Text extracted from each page
┌──

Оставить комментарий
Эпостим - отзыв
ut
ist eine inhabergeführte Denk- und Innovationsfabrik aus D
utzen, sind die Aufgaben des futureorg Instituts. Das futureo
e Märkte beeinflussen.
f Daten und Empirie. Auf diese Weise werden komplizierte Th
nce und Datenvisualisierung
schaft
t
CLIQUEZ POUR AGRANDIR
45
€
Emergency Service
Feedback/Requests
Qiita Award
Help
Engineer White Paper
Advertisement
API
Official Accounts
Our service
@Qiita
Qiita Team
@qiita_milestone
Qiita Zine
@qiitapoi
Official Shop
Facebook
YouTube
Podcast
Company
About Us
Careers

└──

_GOAL OF THE EXERCISE_
Rewrite every line of the data above as a numbered list, omitting any blank lines.

_ANSWER_
1. Оставить комментарий
2. Эпостим - отзыв
3. ut
4. ist eine inhabergeführte Denk- und Innovationsfabrik aus D
5. utzen, sind die Aufgaben des futureorg Instituts. Das futureo
6. e Märkte beeinflussen.
7. f Daten und Empirie. Auf diese Weise werden komplizierte Th
8. nce und Datenvisualisierung
9. schaft
10. t
11. CLIQUEZ POUR AGRANDIR
12. 45
13. €
14. Emergency Service
15. Feedback/Requests
16. Qiita Award
17. Help
18. Engineer White Paper
19. Advertisement
20. API
21. Official Accounts
22. Our service
23. @Qiita
24. Qiita Team
25. @qiita_milestone
26. Qiita Zine
27. @qiitapoi
28. Official Shop
29. Facebook
30. YouTube
31. Podcast
32. Company
33. About Us
34. Careers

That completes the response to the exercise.